# Webservice mit Java aufrufen



## casbar (11. Mrz 2009)

Hallo!
Ich brauche Hilfe und zwar will ich einen PHP webservice mit Java aufrufen und die Rückgabe benutzen fürr weiter Operationen.

Ich glaube man kann sowas mit BufferedReader usw. machen, gibts da auch eine zweite Methode die vielleicht üblicher ist?

VIELEN DANK!!!
casbar


----------



## The_S (11. Mrz 2009)

Ja, es gibt das Tool wsimport im bin-Verzeichnis deiner JDK-Installation. Damit kannst du dir die Klassen, die für den WebService benötigt werden, generieren lassen. Mit denen kannst du dann über ganz normale Methodenaufrufe und mit Klassen und Objekten einen WebService abfragen.


----------



## casbar (12. Mrz 2009)

Vielen dank erstmal!! 
Aber das gilt nur für die Webservices die in Java geschrieben wurden oder?
Also wenn ich einen webservice habe den ich so aufrufe "http://test.com/bla.php?isbn=2345555"
ist das dann kein "richtiger" webservice oder nur ein webservice den ich nicht mit wsimport aufrufen kann?

Danke!!!
Casbar


----------



## The_S (12. Mrz 2009)

Ich habs noch nicht ausprobiert, würde mich aber schwer enttäuschen wenn wsimport nur Java-WebServices verstehen würde - WebServices sind ja eine Schnittstelle zwischen den Programmiersprachen! Oder ist das bei dir mit PHP kein "echter" Webservice, sondern nur ein von dir zusammen gebasteltes XML-File?


----------



## Vayu (12. Mrz 2009)

das tool nimmt einfach ein wsdl file und baut daraus die klassen oder nicht?

hab das grad mal bei 2 versch. WebServices ausprobiert, bei beiden wurden jede Menge Fehler geliefert und ich gehe mal davon aus, dass die ein valides wsdl file liefern.

einmal

http://jira.atlassian.com/rpc/soap/jirasoapservice-v2?wsdl

und 

http://www.trackplus.com/track-demo/services/TrackplusService?wsdl


----------

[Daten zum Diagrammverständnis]
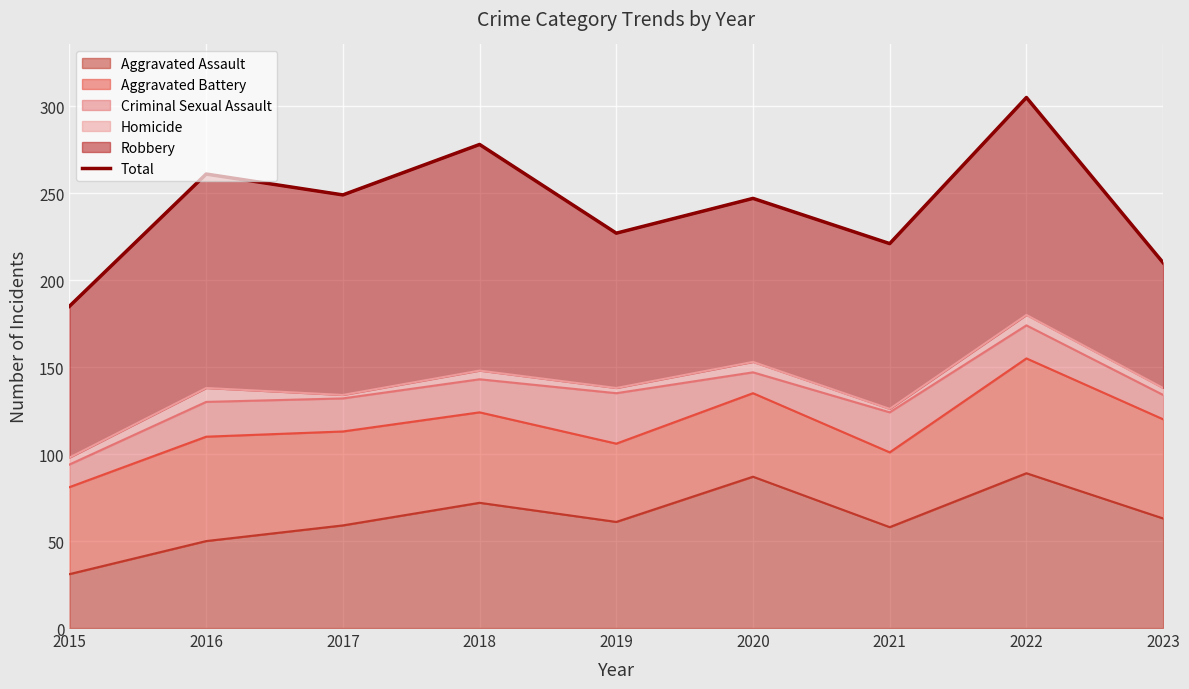

Does the chart display data point markers on the line(s)?

No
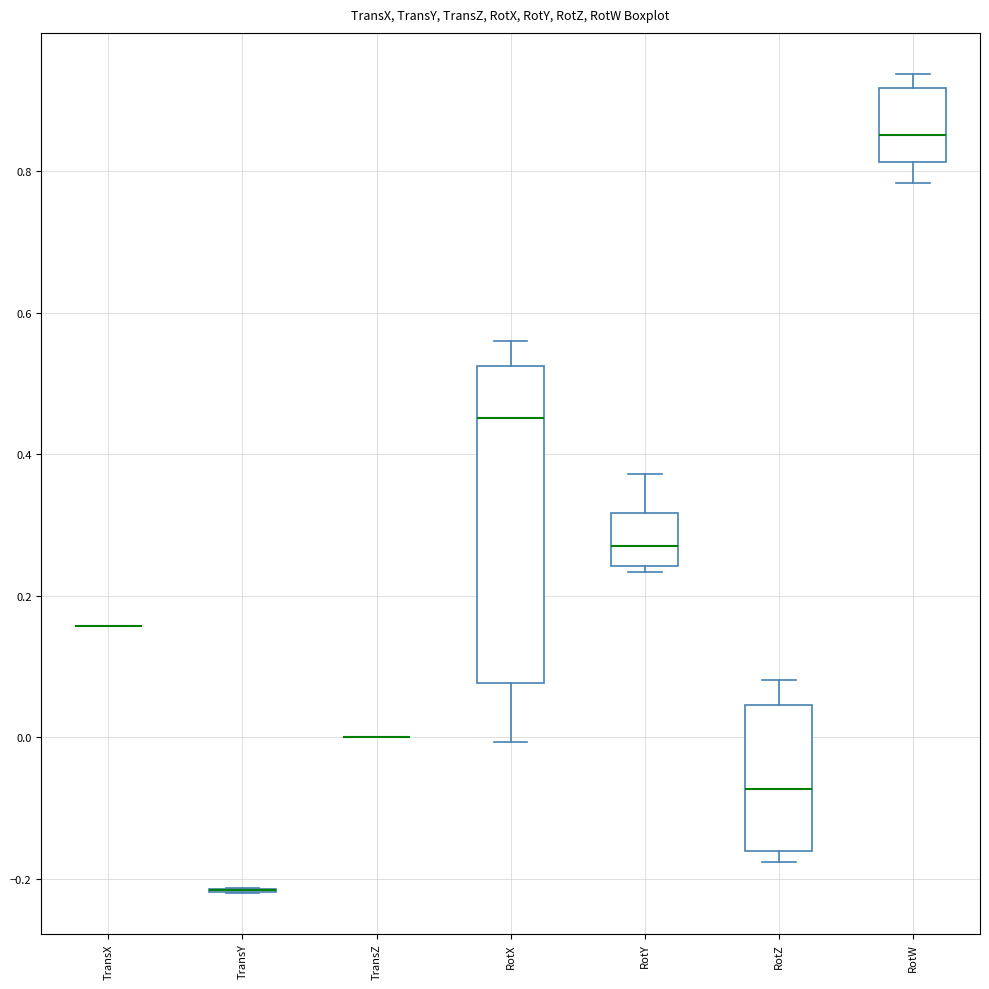

Reading left to right, transcribe this box plot: for each box, give where its median line is, the range the box spans, and where its two whiskers end, as read against the y-axis. The values are not printed on the chart, so give them approximately, as read against the axis.

TransX: box collapsed to a line at 0.16, whiskers 0.16 to 0.16
TransY: box collapsed to a line at -0.22, whiskers -0.22 to -0.22
TransZ: box collapsed to a line at 0.00, whiskers 0.00 to 0.00
RotX: median 0.46, box 0.08 to 0.52, whiskers 0.00 to 0.56
RotY: median 0.28, box 0.24 to 0.32, whiskers 0.24 (just below the box's lower edge) to 0.38
RotZ: median -0.08, box -0.16 to 0.04, whiskers -0.18 to 0.08
RotW: median 0.86, box 0.82 to 0.92, whiskers 0.78 to 0.94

• **Aufgaben**:
- a) Entscheiden Sie für jede Aussage, ob sie mit der Forendiskussion übereinstimmt, und belegen Sie Ihr Ja oder Nein jeweils mit einem wörtlichen Zitat der entscheidenden Worte: (i) Das Tool wsimport liegt im bin-Verzeichnis der JDK-Installation. (ii) The_S hat wsimport mit einem PHP-Webservice bereits ausprobiert. (iii) Vayu erhielt bei den zwei getesteten WebServices keine Fehler.
- b) Schreiben Sie aus den Datensätzen die Zeilen unverändert ab, beginnend mit der Zeile, die „Reading left to“ enthält, bis einschließlich der letzten Zeile der Datensätze.
Die Datensätze haben mit der Forendiskussion nichts zu tun.

• **Lösungen**:
- a)
(i) Ja: „es gibt das Tool wsimport im bin-Verzeichnis deiner JDK-Installation“
(ii) Nein: „Ich habs noch nicht ausprobiert“
(iii) Nein: „bei beiden wurden jede Menge Fehler geliefert“

- b)
Reading left to right, transcribe this box plot: for each box, give where its median line is, the range the box spans, and where its two whiskers end, as read against the y-axis. The values are not printed on the chart, so give them approximately, as read against the axis.

TransX: box collapsed to a line at 0.16, whiskers 0.16 to 0.16
TransY: box collapsed to a line at -0.22, whiskers -0.22 to -0.22
TransZ: box collapsed to a line at 0.00, whiskers 0.00 to 0.00
RotX: median 0.46, box 0.08 to 0.52, whiskers 0.00 to 0.56
RotY: median 0.28, box 0.24 to 0.32, whiskers 0.24 (just below the box's lower edge) to 0.38
RotZ: median -0.08, box -0.16 to 0.04, whiskers -0.18 to 0.08
RotW: median 0.86, box 0.82 to 0.92, whiskers 0.78 to 0.94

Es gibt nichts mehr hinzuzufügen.